世界的な半導体不足から新車の減産が続き、中古車価格が過去最高の水準になっています。
中古車販売大手のUSSによりますと、10月の平均落札価格は、前の年の同じ月より11%高い、93万8000円でした。
USS東京・三上正裕会場長:「基本的に新車供給の遅れから発するもの。ここ最近でも、かなり新車の生産が遅れていることもあり、それによる高騰と考えている」
先月、国内で販売された新車台数は、前の年の10月より31.3%も減少。1968年の統計開始以来、10月としては過去最低でした。
中古車販売店では、東京オリンピック・パラリンピックで選手などの送迎に使われていた車の人気が高まっているといいます。
トヨタモビリティ神奈川 中古車タウン相模原北・永田哲店長:「きれいな道をちゃんと走っている、荒っぽい運転はされていないだろうと。年式が新しい(走行)距離も短いところに魅力があるのでは。今、商談中のお客様以外にも問い合わせは非常に多い。五輪で使った車は“程度がいい”と思われているのかな。現時点で(コロナ前の)2019年と比べ、約130%の伸びがある。実際にお客様の声を伺うと(新車の)納期が非常にかかるので、新しい車で程度のいいものがほしいという声はあります」
中古車を契約した建築関係(66):「車検が近い車があって、それを売りに出しちゃった。車が1台足りなくなったので。(Q.新車の納期は今どのくらい)だいたい半年から1年と聞いています。物によっては1年半、2年とか。車を日常で使うので、早い手順を選んで、良いものがこちらにあったので」
ブレーキがかかっている自動車の製造現場。そこへ追い打ちをかけるような事態が起きています。

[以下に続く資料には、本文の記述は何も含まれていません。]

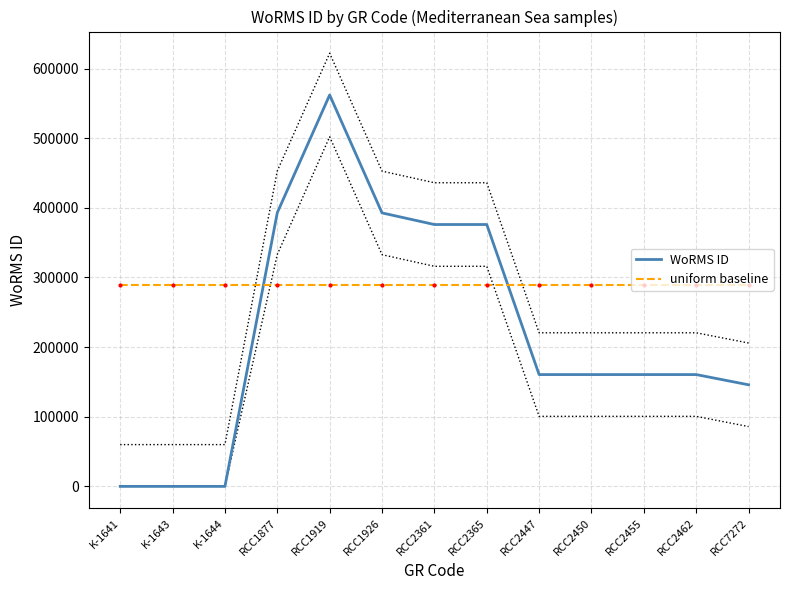

Rank the series by their maximum value, from highest to lowest.

WoRMS ID, uniform baseline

西アフリカのギニア共和国では9月、軍幹部によるクーデターが起きました。ギニアの主要輸出品である、アルミニウムの原料ボーキサイト。中国は、輸入の半分をギニアに頼っています。
また、クーデターと同じ時期、中国は電力制限を行ったため、製造に大量の電力が必要なアルミの製造量が減少。ロンドン金属取引所のアルミ相場は、9月から10月にかけ、急激に上昇しました。その後、落ち着きましたが、今月に入って反転していて、今後に不安を残します。
アルミ高騰はホイールにも影響しています。
タイヤ天国本成寺店・五十嵐正明部長:「先月までは4万9800円で出していたセット品なんですが、今は2割3割、アルミホイールが値上がりして、5万6800円で出すしかないというところまできている」
この店では、アルミホイールは、ほとんどが中国からの輸入品だといいます。
タイヤ天国本成寺店・五十嵐正明部長:「毎週毎日、色んな所から手配して、なんとか入手している。値段の上昇もさることながら、物の供給をしてもらわないと。売るものがないので、かなり今年は大変」
車以外でも『中古で買おう』という動きが大きくなっています。
住宅・車以外の中古市場の推移を見ると、市場規模は年々伸びていて、2020年は前年比2.5%増の2.4兆円まで広がってきています。
その中身は、衣料・服飾品が前年比11.1%増の4010億円、家具・家電が前年比9.5%増の2371億円、日用品・生活雑貨が前年比4.8%増の687億円となっています。
なかでも、伸び率トップ3だったのが、玩具・模型、スポーツ・レジャー用品、パソコンです。
玩具・模型は、前年比23.7%増の1506億円でした。子どものおもちゃは、すぐに使わなくなるものも多いことに加え、コロナ禍のステイホームで家にいる時間が長くなったことで、中古市場がにぎわっています。
スポーツ・レジャー用品は前年比19.8%増の1058億円でした。密を避けてキャンプ場が非常にぎわいました。
パソコンは前年比12.2%増の953億円でした。リモートワークの増加で、最近は減少傾向でしたが増えたということです。